Peinture 162 x 130cm, 14 Avril 1962 perfectly illustrates the skill with which Soulages structures his voids and planes of colour with nuance, so that the flame emerges where it is least expected. The lapis lazuli reinforces a movement that is as soft as it is poetic and majestic. Black, present here and there in sparse strokes, takes on a whole other meaning. The play on light, architecture and the monumental structure along with the chromatic transparency increase the mystery that hovers over this composition. There is volume, space and time. But also something elusive and enigmatic which seems to come from as far as fire and ice.

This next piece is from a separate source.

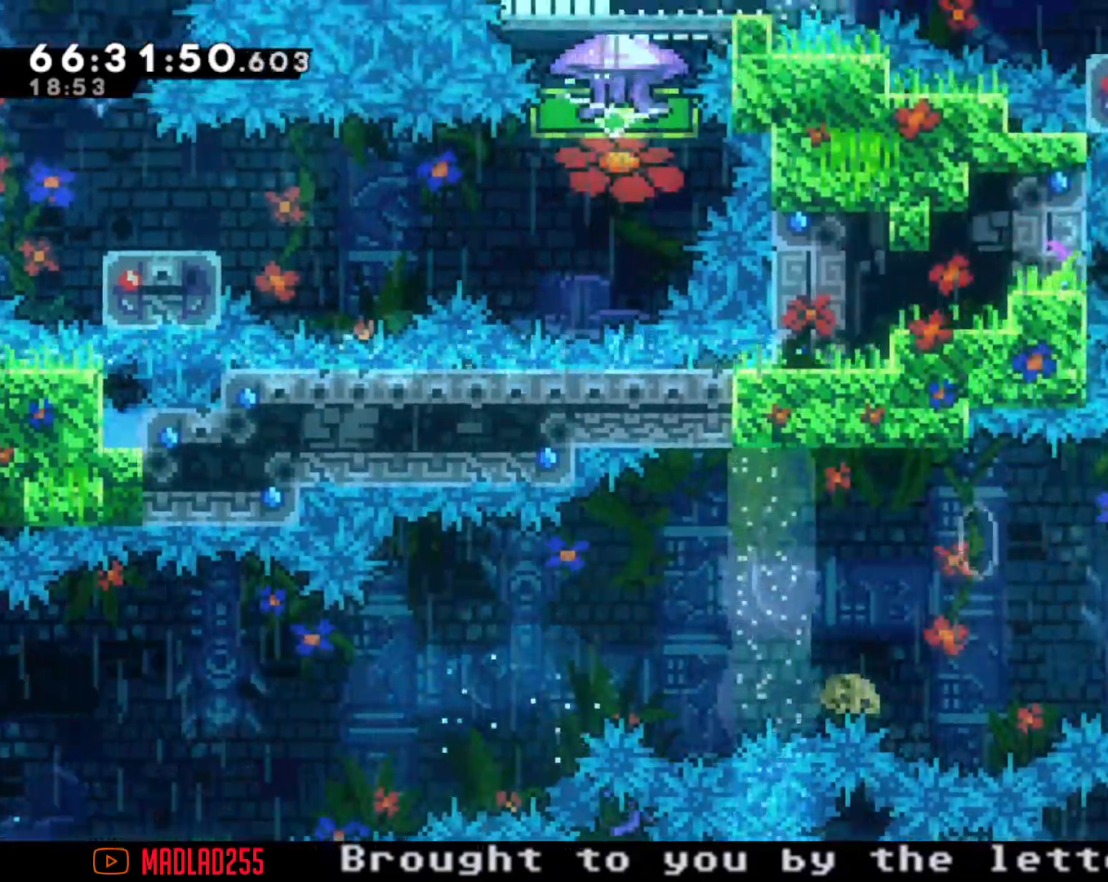
{"buttons": ["A"], "left_stick": "center", "right_stick": "center", "events": [[83, "X", "down"], [83, "left_stick", "up"], [133, "SELECT", "down"], [184, "SELECT", "up"], [217, "X", "up"], [334, "A", "down"], [450, "left_stick", "center"]]}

The beginning of the 1960s was also a time when Soulages established himself as one of the leaders of his generation of artists, not only in France and in Europe but also in the United States, where he was represented by Sam Kootz, alongside Mark Rothko, Willem de Kooning or Robert Motherwell. His works entered the Phillips Collection in Washington in 1951, the MoMA collection in New York and the collections of Nelson A. Rockefeller, Otto Preminger and Alfred Hitchcock. He was seen as the European spearhead of American Abstract Expressionism. In Paris, he was represented by the famous Galerie de France. On the occasion of an important exhibition of his work organized by the gallery’s directors Gildo Caputo and Myriam Prévot, the philosopher Jean Genet wrote a text on Soulages’ work from these years which gives an apt description of Peinture 162 x 130cm, 14 Avril 1962 : “And here unknown excavations rise to the surface, submerged colours, as violent earthquakes drag volcanic earth from the bottom of the sea and make them into islands. Thus, the sole repeated movement of brush strokes outlines and reveals what has been lost and sheds light on the rest. (…) The degrees of a buried and disappeared colour resonate then like footsteps in an underground place, and bathe the monumental shadow with a soft and caressing light.”

As Soulages says himself, “the more limited the means, the stronger the expression.”